GIVEN TEXT:
──────────

Hours later, the bolt was still stuck. Greasing, bashing, wing-rocking, and pleading used up, Bob drew out his secret weapon: cursing and throwing stuff. It worked. At seven PM, the floats were freed from the fuselage. I was freezing in the unheated hangar. Bob said we would finish up tomorrow morning.
I thought back to my days at Liberty Creek on my drive home: “Every project takes three times as long and costs twice as much as estimated.”  I had a couple more days of work in the cold hangar ahead. So, I recalled another Liberty Creek lesson: “Always dress like you have to walk out.”
On day two, I wore wool, which “Keeps you warm and dry, even when you’re cold and wet”(another liberty creek lesson). I managed to stay warm all morning. I learned some lessons about Bob. He works really slowly. He works even slower if you talk to him. So, in silence, I did my best as a mechanic’s helper. I usually was working too fast to stay continuously useful, and would use my waiting-for-Bob time to clean the airplane. When someone would wander down to the hangar to see what was going on, as people at airports do, Bob would stop working to talk to them. I would give them mean looks until they left or at least backed up out of earshot.
It wasn’t too hard to get the main gear in place (that’s the left and right tires). We bolted them in, checked the tension and moved to the real project: the nose gear.
My silent treatment policy didn’t work perfectly on Bob. While we were muscling the nose gear into place, he asked me: “Are you married?” No “Have a boyfriend?” No. “Kids?” No. “Ever been married?” No. He looked at me hopefully, “Any pets?” Still no. The hope turned to pity: “How old are you? 30? 32?” 31. Then Bob delivered his sage advice: “You only have about eight good years left.” He paused, looked at the nose gear, then back at me: “I have a pug you can have if you want.”
After offering me a small, ugly dog to solve my social life, Bob realized that we needed a machine shop to switch out the shaft for the new expensive nose fork.  This observation easily could have been made two days ago, but the other lesson I learned about Bob is that he doesn’t consider a problem until he is upon it.  I headed to Homer’s single machine shop before it closed and Bob began packing up his tools. Somehow the sun had snuck through the southern sky and we still had one whole wheel assembly to go. I was freezing cold.

──────────

GIVEN INFORMATION:
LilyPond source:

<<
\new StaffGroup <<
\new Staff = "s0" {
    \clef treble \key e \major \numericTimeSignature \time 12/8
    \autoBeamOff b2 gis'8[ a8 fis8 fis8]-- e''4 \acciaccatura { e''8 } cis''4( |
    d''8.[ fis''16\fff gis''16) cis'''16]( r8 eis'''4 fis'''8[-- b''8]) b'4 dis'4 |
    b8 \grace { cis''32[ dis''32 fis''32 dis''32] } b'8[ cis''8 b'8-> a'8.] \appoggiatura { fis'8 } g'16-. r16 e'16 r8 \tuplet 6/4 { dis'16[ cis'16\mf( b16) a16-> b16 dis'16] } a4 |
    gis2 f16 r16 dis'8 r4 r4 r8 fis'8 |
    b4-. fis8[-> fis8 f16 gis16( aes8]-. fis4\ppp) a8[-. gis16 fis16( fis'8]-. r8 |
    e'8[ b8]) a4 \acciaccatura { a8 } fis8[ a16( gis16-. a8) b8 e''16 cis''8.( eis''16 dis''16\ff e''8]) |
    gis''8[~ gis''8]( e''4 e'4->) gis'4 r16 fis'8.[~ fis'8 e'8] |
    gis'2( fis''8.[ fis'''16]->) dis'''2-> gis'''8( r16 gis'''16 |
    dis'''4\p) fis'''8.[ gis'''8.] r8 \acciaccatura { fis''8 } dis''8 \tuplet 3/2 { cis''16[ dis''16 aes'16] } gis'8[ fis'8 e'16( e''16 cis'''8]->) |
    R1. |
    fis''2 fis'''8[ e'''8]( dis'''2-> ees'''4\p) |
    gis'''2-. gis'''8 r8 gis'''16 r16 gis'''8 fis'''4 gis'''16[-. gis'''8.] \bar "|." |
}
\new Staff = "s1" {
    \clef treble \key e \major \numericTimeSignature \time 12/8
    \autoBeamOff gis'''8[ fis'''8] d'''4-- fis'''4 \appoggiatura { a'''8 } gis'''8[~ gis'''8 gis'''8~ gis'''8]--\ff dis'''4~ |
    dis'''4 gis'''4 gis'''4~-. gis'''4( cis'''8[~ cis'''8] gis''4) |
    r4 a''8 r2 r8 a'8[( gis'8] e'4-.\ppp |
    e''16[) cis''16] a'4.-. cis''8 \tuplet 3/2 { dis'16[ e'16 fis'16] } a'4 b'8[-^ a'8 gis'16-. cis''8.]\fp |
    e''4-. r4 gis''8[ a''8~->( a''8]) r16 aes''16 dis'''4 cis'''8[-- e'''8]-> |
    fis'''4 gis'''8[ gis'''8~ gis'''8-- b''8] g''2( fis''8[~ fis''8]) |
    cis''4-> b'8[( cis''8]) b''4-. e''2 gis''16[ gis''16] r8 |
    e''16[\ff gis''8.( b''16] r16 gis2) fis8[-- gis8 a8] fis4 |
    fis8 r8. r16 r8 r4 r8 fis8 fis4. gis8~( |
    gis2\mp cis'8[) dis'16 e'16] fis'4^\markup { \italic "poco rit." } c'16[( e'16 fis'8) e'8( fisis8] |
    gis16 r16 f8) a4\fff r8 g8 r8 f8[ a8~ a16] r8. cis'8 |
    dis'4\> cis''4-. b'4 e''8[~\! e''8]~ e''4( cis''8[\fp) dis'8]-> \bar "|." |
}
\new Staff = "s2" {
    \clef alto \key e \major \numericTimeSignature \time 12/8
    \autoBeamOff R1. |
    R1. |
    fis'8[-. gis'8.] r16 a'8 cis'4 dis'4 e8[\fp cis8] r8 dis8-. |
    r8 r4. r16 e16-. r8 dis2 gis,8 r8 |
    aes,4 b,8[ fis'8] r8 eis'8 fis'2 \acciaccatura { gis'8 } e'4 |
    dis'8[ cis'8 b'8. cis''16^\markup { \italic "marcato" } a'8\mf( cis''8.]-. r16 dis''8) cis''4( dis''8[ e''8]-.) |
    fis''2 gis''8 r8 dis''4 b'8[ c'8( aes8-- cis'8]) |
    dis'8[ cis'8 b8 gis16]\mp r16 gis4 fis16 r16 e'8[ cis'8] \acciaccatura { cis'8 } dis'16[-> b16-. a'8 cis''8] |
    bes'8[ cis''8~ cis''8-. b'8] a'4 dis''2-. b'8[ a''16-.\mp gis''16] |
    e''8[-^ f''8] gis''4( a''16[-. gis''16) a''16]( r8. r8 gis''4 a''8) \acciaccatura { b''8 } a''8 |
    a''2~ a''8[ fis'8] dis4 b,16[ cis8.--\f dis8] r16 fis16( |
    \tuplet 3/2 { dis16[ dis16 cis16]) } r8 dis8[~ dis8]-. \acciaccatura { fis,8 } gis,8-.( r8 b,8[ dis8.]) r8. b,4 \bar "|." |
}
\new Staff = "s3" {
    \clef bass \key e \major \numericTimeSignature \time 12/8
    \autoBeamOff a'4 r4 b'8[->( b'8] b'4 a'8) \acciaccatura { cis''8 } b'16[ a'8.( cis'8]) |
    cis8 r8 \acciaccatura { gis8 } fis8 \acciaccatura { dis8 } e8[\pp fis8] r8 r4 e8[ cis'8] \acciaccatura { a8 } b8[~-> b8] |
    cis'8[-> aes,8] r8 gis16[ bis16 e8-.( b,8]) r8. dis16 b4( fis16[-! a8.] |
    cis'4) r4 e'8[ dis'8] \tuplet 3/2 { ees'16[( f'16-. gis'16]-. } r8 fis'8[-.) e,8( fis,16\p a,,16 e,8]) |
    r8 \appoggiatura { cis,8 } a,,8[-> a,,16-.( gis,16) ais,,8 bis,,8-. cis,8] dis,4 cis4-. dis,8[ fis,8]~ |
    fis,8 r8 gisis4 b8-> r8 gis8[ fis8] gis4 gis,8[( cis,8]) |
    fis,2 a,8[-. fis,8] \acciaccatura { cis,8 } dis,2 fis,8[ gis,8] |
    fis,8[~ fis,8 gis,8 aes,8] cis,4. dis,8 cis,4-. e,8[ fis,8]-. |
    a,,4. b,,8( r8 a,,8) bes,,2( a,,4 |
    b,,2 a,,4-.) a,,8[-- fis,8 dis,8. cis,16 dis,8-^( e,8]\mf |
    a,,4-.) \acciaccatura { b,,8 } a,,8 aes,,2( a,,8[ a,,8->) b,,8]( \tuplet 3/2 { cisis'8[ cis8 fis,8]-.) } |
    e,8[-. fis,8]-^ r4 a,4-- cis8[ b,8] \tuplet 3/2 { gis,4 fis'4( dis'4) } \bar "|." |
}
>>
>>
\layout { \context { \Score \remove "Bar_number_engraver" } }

──────────

Carry on the hangar story about swapping the airplane's floats for wheels, picking up after its final sentence.

EXERCISE RESULT:
On day three, I wore more wool, and long underwear, and flannel-lined Carhartts. I could hardly put my arms down as I waddled into the hangar and shimmied back under the plane. I worked all the tubes into the tires with the aide of baby powder, after Bob made a point of showing me, the old maid, how to use baby powder. I had all the tires together before the nose gear assembly was completed at the machine shop.  Bob still didn’t have the float brackets freed from where the nose gear needed to attach.
I refused to break for lunch; foolishly believing the end was in sight. When Bob put the wrong bracket up into the nose gear assembly first, and the whole thing became more tightly locked up than that float bolt on day one, I said, “I’ve gotta be somewhere at six-thirty.” He looked at me accusingly, “Well, if you have to leave, we are never going to get this done today.” It was six o’clock. Bob never works past the sun. We had one hour to overcome the trickiest Rubik’s cube we had seen all week. “We’re not going to finish today Bob even if some pixies show up and magically unstick the nose gear. I’ll see you in the morning.” I left for evening Nordic ski practice, only mildly chilled. The only obvious progress made all day was that the tires were inflated to their appropriate pressures.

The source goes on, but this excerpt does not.